Experimental validation is performed on a Verasonics Vantage 256 platform equipped with a 1024‑element matrix probe. The probe is wired to an electronic coupling network that can be reconfigured to emulate the desired pitch. A motorized positioning system moves the probe to several overlapping locations; the data from each position are later combined to synthesize a “virtual large aperture.” This approach effectively doubles the FOV when the coupling factor is set to two, without requiring any additional physical elements. Image quality is assessed using wire phantoms, tissue‑mimicking targets, and vascular flow models. NSI and MV consistently produce sharper edges and clearer depiction of fine structures than DAS, with NSI showing a 30 % resolution gain over DAS at a coupling factor of three. Even at a coupling factor of four, NSI’s resolution remains comparable to the uncoupled DAS baseline.
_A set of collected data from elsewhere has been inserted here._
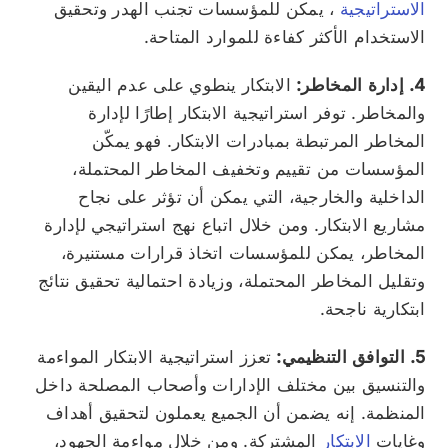
الاستراتيجية
، يمكن للمؤسسات تجنب الهدر وتحقيق
الاستخدام الأكثر كفاءة للموارد المتاحة.
4. إدارة المخاطر:
الابتكار ينطوي على عدم اليقين
والمخاطر. توفر استراتيجية الابتكار إطارًا لإدارة
المخاطر المرتبطة بمبادرات الابتكار. فهو يمكّن
المؤسسات من تقييم وتخفيف المخاطر المحتملة،
الداخلية والخارجية، التي يمكن أن تؤثر على نجاح
مشاريع الابتكار. ومن خلال اتباع نهج استراتيجي لإدارة
المخاطر، يمكن للمؤسسات اتخاذ قرارات مستنيرة،
وتقليل المخاطر المحتملة، وزيادة احتمالية تحقيق نتائج
ابتكارية ناجحة.
5. التوافق التنظيمي:
تعزز استراتيجية الابتكار المواءمة
والتنسيق بين مختلف الإدارات وأصحاب المصلحة داخل
المنظمة. إنه يضمن أن الجميع يعملون لتحقيق أهداف
وغايات
الابتكار
المشتركة. ومن خلال مواءمة الجهود،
The study’s contributions are threefold. First, it demonstrates that element size can be increased dramatically through electronic coupling, reducing channel count, wiring complexity, and cost. Second, it shows that advanced beamformers—particularly NSI—can recover, and even improve, resolution and contrast that would otherwise be lost due to coarse sampling. Third, it introduces a practical method for constructing a virtual large aperture by stitching together multiple sub‑aperture acquisitions, thereby achieving a wide FOV without physically larger arrays. These findings open a pathway toward affordable, high‑performance 3‑D ultrasound systems for abdominal, obstetric, and cardiovascular imaging. Future work should focus on real‑time implementation of NSI and MV on FPGA or ASIC platforms, adaptive selection of coupling factors based on imaging depth, and extension of the methodology to nonlinear imaging modes such as contrast‑enhanced ultrasound.